Working abroad to improve Israel’s defense PR

"I didn’t expect this opportunity to come up a year ago when I graduated," 2009 MA grad Gilad Skolnick admits.

Skolnick serves in the research branch of the Spokesperson’s unit of the Israeli Defense Forces (IDF). He works as an analyst for the public relations branch of the IDF.

So how did he end up in the Israeli armed forces?

After graduation, I enrolled in an intensive Hebrew language program in Jerusalem and then got drafted into the IDF," Skolnick explains. "I spent a month in boot camp, going through lectures, pushups, the shooting range, guard duty, marching, etc.   From there I was accepted into the prestigious Spokesperson’s Unit of the IDF. This unit is in charge of everything from communicating with journalists to giving tours of military sites and briefing spokespeople on what issues to focus on when communicating with the media."

Skolnick's position involves putting together reports about international public opinion with regard to various issues of concern to Israel and suggesting strategies to deal with these viewpoints.

"I love working for a cause that I strongly believe in and support," Skolnick adds. "The work environment is supportive and understanding.  It is rewarding to be able to use my skills to help a country that is often unfairly portrayed in a negative light in the media." 

Israel might not have had as clear a picture of Delaware before Skolnick arrived, but he's working on it.

"I enjoyed having an opportunity to teach many of my peers about American-related issues, such as informing them of Delaware’s existence—when Vice President Biden visited the country—and translating his warm comments in support of Israel," Skolnick says. 
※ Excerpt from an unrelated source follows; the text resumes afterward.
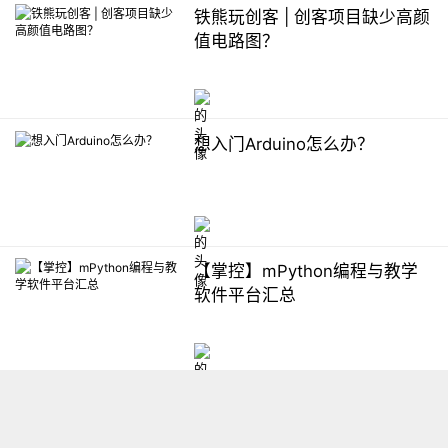
铁熊玩创客 | 创客项目缺少高颜
值电路图？
想入门Arduino怎么办？
【掌控】mPython编程与教学
软件平台汇总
It hasn't always been easy for Skolnick to adapt, as he's essentially learning a new language while being immersed in a military culture professionally.

Skolnick explains, "Working in Hebrew is challenging. There’s Hebrew vocabulary that my parents never used with me in the U.S. that I had to learn the hard way—such as military vocabulary, slang, and other advanced words.  I was asked once to write 'margin comments' and spent the time to comment on a document in the said area, only to find out afterward that the Hebrew words for 'margin comments' mean 'footnotes.'" Oops.
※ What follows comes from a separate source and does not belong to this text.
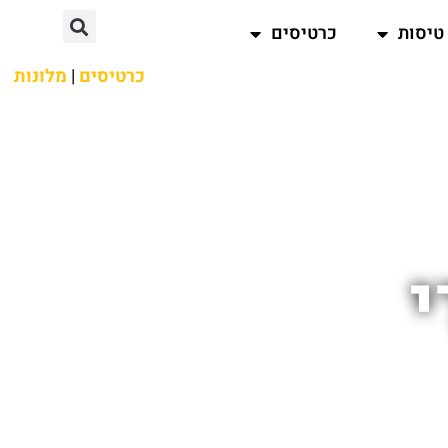
טיסות
כרטיסים
כרטיסים
|
מלונות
Working in an insulating uniform in the Middle Eastern summer is hard enough, but Skolnick is occasionally called up for guard duty. Any crisis involving the military often directly translates to his working very long hours.

Skolnick feels like his preparation here at IPA and within the School of Public Policy & Administration was more than adequate for his current position, though.

"Learning to speak with people of authority and present my research in front of groups bolstered my self-confidence," Skolnick says. "This is how IPA helped me the most." He continues, "IPA gave me real-world experience on long-term projects—knowing what questions to ask, how to work well in a workgroup environment, meeting deadlines, etc.  From working with the Planning Services Group on [transit-oriented design], Complete Streets, or Elsmere’s Town Plan, I gained valuable skills that were easily transferable to this position."

What's next for Skolnick, after his term with the IDF?

"I feel that the experience, knowledge, and skills that I acquired while at IPA and from my versatile master's degree [an MA in Urban and Regional Planning] has left me with a lot of options and flexibility," Skolnick says.  "While working in Israel in urban planning would be a dream job, I am keeping my options open."

"I love the outdoors, hiking, and sightseeing.  With much of the year sunny and rain free (for better or worse), excellent hiking opportunities, and several thousand years of history, Israel is a good match."

IPA is certainly happy to have ambassadors like Skolnick spread its public service gospel abroad, too.